In contrast the species Bathilda ruficauda is Presumed Extinct in New South Wales and the population is listed as Near Threatened in the Northern Territory.

The subspecies subclarescens has three separate subpopulations, from the Pilbara, Fitzroy River Valley, Gibb River and Wyndham/ Kununurra region of Western Australia to the western part of the Northern Territory north of the Victoria Highway. There may be 200,000 individuals and the population appears to be declining in density but is common in the Victoria River and Daly River Districts of the Northern Territory and at Kununurra in association with the Ord River Irrigation Scheme. Western star finch is the vernacular name.

The subspecies clarescens, located on the Cape York Peninsula, has a stable population of about 3,500 individuals but with patchy distribution. Its vernacular name is Cape York star finch. Its conservation status in Queensland is listed as Least Concern.

The subspecies ruficauda is known vernacularly as southern star finch. It is believed to number less than 50 individuals and is possibly extinct. The last reliable sighting was in 1994. Its status under the Environment Protection and Biodiversity Conservation Act 1999 (EPBC Act) is considered Endangered and its conservation status in Queensland is Endangered.

== Behaviour and ecology ==
These finches inhabit low, dense, damp grasslands and sedgelands bordering estuarine areas, watercourses, swamps and other freshwater-bodies. They are also found in grassy, open savanna type sclerophyll woodland and occasionally in towns.
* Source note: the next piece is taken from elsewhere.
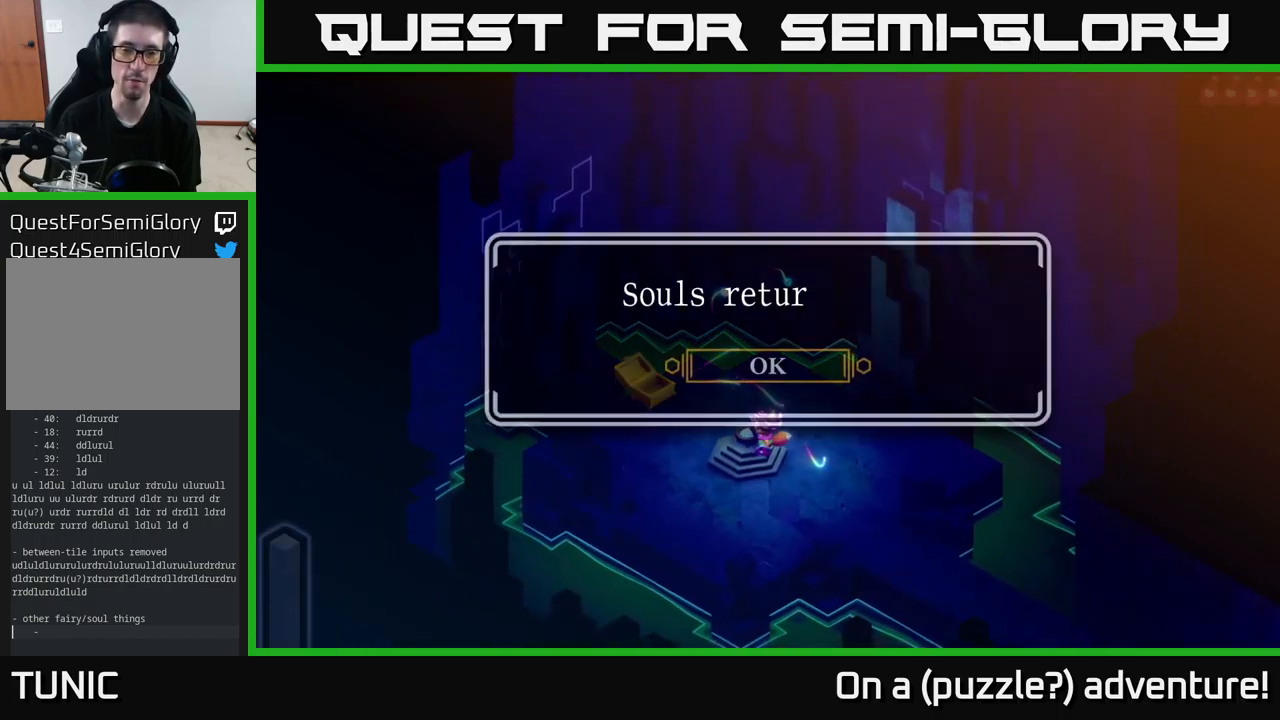
{"buttons": ["A"], "left_stick": "center", "right_stick": "center", "events": [[450, "A", "down"]]}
Flocks can number between 10 and 30 but can build to hundreds. They are granivorous, foraging in vegetation just above the ground and they often feed on the ground, particularly in the dry season. They nest in a globe of grass lined with feathers producing 3 to 7 white eggs.

The star finch's habitat is threatened by overgrazing of grasslands, removing essential cover for their survival as well as sources of food and water. Selective grazing of perennials during the wet season may also remove grasses that are needed for survival during the dry season. Burning of grassland during the dry season may reduce the fallen seed during the wet season and thus reduce the food supply needed by the star finch. This species is also threatened by the cage-bird trade.

==Aviary birds==
The star finch is a common aviary bird and are said to be easy to breed. This bird has numerous mutations. The most common is the Yellow Star but others include fawn, cinnamon and pied in both normal and yellow forms. The yellow faced star finches are also called Buddha finches since they are a very peaceful species and the mango yellow resembles a Buddhist monk habit.